Task requirements:
Quote word for word the part of the text about direction selectivity in the retina that begins at the words "Professor Denk, like" and stops after the words "with other neurons.".

Extract to read:

Professor Denk, like many investigators, was intrigued as to what underlies this direction-selective response by retinal ganglion cells. He realised that the answer was likely to involve starburst amacrine cells. These are named for their starburst-like pattern of projections, or dendrites, that go out in all directions from the main cell body (the soma). With conventional microscopy it is possible to see individual cells within isolated pieces of retina. But the view is limited to cells in a narrow plane close to the objective lens: their connections and other cells deeper in the tissue tend to remain blurred. It is therefore not easy to trace the path taken by their long thin branching processes, or dendrites, with which the starburst amacrine cells connect with other neurons.

In 1990 Professor Denk had reported his invention of two-photon laser scanning fluorescence microscopy. This used two low-energy (long wavelength) simultaneously-hitting photons to excite a chemical substance that then emitted fluorescence with a ‘cleaner’ signal, than before. Traditional fluorescence microscopy involved using a beam of high-energy photons, which tended to result in unwanted ‘background’ fluorescence. The new technique gave unprecedented three-dimensional image sharpness, avoiding damage to living cells and allowing substances such as neurotransmitters and calcium ions administered in an inactive form to be instantaneously activated in a tiny volume of tissue. As long wavelength (e.g. infrared) light penetrates deeper into the tissue, the two-photon technique also allowed deep lying structures to be studied better than before, which has revolutionized in vivo work. In 2002, Professor Denk published the results of his work using two-photon microscopy to investigate how starburst amacrine cells could convey directional information to retinal ganglion cells. Seen by conventional light microscopy, with their dendrites shooting out in all directions, there was nothing in this broadly symmetrical arrangement to indicate how starburst amacrine cells could mediate direction selectivity. But with the two-photon microscope, Professor Denk was able to see that while their anatomy was symmetrical, the dendrites of starburst amacrine cells responded differently when light moved across the retina, with each dendrite responding maximally to light moving from the soma toward the tip of that dendrite.

Information shown:
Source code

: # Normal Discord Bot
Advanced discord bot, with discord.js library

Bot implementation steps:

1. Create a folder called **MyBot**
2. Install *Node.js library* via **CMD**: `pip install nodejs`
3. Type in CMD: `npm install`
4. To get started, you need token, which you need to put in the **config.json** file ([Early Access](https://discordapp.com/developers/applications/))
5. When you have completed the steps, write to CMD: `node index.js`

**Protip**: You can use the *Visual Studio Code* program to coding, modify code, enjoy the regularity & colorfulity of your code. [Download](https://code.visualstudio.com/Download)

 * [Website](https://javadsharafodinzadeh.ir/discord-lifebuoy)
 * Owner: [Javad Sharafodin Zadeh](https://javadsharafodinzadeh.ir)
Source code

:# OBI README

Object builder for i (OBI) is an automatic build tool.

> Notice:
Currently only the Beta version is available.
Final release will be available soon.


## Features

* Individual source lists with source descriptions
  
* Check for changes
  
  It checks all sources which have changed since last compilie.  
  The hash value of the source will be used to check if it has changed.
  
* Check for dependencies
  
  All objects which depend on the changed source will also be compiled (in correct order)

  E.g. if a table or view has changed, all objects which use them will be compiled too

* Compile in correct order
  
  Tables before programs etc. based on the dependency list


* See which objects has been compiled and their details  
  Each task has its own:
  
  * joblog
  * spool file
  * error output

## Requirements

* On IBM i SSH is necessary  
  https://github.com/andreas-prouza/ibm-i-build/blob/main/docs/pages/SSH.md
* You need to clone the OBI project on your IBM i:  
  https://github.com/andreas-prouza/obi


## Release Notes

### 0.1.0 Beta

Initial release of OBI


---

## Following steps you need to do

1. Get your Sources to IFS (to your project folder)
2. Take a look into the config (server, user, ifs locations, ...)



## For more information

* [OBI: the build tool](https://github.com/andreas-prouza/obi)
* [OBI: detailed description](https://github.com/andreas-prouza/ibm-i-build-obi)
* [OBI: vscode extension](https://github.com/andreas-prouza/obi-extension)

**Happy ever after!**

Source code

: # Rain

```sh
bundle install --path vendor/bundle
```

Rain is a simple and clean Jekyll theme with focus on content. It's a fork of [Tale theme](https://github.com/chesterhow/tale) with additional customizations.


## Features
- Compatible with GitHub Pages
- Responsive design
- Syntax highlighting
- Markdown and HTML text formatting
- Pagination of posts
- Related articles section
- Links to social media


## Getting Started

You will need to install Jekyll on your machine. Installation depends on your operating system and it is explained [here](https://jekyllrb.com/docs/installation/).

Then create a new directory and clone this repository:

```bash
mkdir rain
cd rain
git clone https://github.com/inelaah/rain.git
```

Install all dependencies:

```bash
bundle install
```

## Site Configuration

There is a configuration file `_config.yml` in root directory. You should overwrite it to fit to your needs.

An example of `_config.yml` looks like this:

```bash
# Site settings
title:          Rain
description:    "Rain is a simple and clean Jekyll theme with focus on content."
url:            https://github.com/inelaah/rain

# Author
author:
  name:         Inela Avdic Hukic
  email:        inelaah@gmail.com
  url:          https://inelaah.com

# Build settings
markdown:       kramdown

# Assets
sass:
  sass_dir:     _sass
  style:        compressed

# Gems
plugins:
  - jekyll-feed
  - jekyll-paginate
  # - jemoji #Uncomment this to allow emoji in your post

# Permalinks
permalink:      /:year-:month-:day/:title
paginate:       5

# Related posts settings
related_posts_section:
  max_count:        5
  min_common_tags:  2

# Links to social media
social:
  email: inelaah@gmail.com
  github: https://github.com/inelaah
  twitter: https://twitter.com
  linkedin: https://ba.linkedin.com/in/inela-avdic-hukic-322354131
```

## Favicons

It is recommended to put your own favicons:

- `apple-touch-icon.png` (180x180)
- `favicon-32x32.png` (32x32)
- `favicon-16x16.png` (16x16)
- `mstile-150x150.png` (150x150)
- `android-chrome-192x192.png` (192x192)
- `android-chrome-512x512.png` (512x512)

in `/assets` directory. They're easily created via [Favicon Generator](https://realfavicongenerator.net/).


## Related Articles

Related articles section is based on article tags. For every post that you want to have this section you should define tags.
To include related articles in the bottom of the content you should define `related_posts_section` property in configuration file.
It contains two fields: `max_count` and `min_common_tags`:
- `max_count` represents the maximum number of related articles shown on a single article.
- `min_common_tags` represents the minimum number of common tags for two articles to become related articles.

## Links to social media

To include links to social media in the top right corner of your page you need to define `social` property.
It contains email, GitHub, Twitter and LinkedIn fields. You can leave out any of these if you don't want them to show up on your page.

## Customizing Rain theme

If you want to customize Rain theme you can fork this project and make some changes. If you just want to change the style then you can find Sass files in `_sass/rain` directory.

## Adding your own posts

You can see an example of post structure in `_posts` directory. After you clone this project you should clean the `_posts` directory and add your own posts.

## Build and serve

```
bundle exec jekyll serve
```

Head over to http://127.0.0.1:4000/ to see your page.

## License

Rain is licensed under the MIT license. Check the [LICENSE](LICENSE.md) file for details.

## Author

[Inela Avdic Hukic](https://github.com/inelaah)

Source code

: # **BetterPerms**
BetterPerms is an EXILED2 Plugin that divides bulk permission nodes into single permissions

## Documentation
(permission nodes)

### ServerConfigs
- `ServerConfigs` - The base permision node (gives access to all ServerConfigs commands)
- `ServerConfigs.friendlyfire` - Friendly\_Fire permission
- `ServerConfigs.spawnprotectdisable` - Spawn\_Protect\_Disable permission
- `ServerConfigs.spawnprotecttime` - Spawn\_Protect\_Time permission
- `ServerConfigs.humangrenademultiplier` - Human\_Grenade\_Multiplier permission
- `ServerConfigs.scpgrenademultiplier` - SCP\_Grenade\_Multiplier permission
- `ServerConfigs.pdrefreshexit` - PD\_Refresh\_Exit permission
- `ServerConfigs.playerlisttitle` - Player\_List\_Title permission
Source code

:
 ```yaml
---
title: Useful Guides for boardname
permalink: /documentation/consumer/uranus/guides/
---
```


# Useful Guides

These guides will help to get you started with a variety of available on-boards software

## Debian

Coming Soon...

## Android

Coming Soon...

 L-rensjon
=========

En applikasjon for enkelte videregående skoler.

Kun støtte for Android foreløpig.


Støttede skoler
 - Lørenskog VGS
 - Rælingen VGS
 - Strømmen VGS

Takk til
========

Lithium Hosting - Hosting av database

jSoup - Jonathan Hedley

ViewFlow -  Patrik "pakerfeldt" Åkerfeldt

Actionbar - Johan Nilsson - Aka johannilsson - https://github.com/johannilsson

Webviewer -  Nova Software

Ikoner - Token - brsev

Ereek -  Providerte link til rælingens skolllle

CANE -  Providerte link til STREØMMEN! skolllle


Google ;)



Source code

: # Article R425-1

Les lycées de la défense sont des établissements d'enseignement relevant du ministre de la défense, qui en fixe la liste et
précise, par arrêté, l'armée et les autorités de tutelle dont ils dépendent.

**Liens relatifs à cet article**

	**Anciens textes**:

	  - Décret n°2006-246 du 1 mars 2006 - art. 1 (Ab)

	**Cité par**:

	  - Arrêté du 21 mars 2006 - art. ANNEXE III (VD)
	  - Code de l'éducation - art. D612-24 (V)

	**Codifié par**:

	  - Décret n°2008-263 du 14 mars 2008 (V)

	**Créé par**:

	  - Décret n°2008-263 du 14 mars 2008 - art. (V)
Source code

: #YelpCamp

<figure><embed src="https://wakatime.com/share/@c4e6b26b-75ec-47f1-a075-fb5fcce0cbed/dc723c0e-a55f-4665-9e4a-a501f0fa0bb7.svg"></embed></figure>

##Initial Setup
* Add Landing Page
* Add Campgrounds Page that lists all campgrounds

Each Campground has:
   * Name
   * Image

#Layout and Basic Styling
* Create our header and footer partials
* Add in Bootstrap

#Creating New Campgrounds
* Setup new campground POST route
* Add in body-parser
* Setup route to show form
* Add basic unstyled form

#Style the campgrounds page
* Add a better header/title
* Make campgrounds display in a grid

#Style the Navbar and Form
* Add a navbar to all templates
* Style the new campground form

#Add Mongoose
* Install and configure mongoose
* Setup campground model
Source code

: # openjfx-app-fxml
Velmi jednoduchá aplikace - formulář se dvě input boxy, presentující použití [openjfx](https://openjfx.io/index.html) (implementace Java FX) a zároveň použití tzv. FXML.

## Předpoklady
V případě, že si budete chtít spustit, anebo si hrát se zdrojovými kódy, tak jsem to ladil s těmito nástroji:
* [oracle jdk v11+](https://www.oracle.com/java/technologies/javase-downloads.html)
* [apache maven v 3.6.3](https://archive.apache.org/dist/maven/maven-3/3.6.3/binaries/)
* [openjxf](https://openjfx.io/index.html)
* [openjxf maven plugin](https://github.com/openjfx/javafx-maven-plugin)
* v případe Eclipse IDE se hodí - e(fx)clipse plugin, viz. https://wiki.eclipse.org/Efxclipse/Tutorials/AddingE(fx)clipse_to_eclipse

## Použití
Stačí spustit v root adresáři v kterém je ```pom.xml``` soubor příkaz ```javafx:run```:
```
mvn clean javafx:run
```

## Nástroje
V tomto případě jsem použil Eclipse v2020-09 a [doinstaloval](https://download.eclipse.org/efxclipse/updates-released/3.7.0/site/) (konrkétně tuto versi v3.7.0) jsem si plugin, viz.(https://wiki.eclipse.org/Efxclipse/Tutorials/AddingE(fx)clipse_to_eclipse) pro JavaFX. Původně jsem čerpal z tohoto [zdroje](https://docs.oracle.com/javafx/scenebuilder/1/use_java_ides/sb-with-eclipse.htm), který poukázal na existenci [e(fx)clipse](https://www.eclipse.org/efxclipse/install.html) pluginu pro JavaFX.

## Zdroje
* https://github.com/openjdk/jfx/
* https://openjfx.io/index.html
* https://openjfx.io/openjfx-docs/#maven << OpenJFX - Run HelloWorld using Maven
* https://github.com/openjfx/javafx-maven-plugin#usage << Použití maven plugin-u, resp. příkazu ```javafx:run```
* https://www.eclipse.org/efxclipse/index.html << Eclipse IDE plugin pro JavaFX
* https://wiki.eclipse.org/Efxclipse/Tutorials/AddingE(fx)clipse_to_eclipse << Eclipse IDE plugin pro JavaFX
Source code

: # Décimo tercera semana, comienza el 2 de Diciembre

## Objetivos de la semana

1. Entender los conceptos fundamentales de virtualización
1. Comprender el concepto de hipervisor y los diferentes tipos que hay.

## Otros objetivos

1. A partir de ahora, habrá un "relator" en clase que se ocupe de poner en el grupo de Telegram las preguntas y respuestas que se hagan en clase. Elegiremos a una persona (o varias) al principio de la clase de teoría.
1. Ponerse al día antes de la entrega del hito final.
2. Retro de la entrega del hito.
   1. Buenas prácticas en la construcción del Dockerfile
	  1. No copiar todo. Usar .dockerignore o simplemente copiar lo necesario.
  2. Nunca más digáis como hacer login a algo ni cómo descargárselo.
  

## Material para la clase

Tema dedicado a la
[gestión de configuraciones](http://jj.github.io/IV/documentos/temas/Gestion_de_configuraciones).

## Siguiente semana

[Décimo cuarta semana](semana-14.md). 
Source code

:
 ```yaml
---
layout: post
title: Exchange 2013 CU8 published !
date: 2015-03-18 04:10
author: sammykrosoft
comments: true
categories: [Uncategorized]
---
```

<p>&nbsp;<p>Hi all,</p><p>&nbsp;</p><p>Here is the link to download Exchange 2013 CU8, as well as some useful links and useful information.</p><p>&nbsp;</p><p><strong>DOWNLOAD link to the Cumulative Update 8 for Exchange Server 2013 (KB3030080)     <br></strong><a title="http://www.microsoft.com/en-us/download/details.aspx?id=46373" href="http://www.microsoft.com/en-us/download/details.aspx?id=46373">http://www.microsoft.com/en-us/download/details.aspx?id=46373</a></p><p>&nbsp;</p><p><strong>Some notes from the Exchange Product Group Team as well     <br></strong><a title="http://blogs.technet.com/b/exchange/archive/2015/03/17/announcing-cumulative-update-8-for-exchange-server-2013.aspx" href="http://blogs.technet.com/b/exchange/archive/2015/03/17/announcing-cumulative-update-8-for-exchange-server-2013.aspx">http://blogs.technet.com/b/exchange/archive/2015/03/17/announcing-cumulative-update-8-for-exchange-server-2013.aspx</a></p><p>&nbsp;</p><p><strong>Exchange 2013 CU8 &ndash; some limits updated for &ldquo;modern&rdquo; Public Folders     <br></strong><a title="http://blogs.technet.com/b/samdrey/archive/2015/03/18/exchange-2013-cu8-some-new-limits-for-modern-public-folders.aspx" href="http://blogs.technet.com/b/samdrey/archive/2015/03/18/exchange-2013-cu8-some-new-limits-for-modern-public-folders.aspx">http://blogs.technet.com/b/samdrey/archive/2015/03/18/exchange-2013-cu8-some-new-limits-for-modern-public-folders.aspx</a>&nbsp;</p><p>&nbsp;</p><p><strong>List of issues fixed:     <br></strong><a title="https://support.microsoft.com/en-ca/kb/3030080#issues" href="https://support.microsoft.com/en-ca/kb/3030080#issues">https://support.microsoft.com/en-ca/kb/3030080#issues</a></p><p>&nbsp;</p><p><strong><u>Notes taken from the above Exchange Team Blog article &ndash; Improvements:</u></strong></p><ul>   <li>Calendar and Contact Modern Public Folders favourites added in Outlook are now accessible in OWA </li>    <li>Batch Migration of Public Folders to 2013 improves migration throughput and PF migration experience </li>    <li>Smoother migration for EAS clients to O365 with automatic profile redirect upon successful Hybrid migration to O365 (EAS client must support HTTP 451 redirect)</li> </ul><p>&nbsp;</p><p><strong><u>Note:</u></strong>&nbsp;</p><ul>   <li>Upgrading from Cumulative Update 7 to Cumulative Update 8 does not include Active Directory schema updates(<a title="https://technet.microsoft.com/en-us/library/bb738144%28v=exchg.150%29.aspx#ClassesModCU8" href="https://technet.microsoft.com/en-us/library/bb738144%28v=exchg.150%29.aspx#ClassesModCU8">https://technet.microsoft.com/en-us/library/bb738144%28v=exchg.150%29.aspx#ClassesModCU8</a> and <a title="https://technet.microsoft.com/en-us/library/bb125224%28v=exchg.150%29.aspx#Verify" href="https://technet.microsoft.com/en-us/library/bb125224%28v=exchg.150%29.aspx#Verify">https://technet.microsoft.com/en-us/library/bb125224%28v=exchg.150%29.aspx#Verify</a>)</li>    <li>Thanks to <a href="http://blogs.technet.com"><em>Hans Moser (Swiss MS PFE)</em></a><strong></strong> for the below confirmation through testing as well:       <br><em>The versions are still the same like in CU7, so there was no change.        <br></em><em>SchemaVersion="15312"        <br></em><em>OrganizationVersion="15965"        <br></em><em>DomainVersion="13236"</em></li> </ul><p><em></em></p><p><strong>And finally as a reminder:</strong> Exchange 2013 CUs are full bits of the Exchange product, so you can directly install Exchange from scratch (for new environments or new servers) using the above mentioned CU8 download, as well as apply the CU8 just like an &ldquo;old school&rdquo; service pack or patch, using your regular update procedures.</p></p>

Written solution:
Professor Denk, like many investigators, was intrigued as to what underlies this direction-selective response by retinal ganglion cells. He realised that the answer was likely to involve starburst amacrine cells. These are named for their starburst-like pattern of projections, or dendrites, that go out in all directions from the main cell body (the soma). With conventional microscopy it is possible to see individual cells within isolated pieces of retina. But the view is limited to cells in a narrow plane close to the objective lens: their connections and other cells deeper in the tissue tend to remain blurred. It is therefore not easy to trace the path taken by their long thin branching processes, or dendrites, with which the starburst amacrine cells connect with other neurons.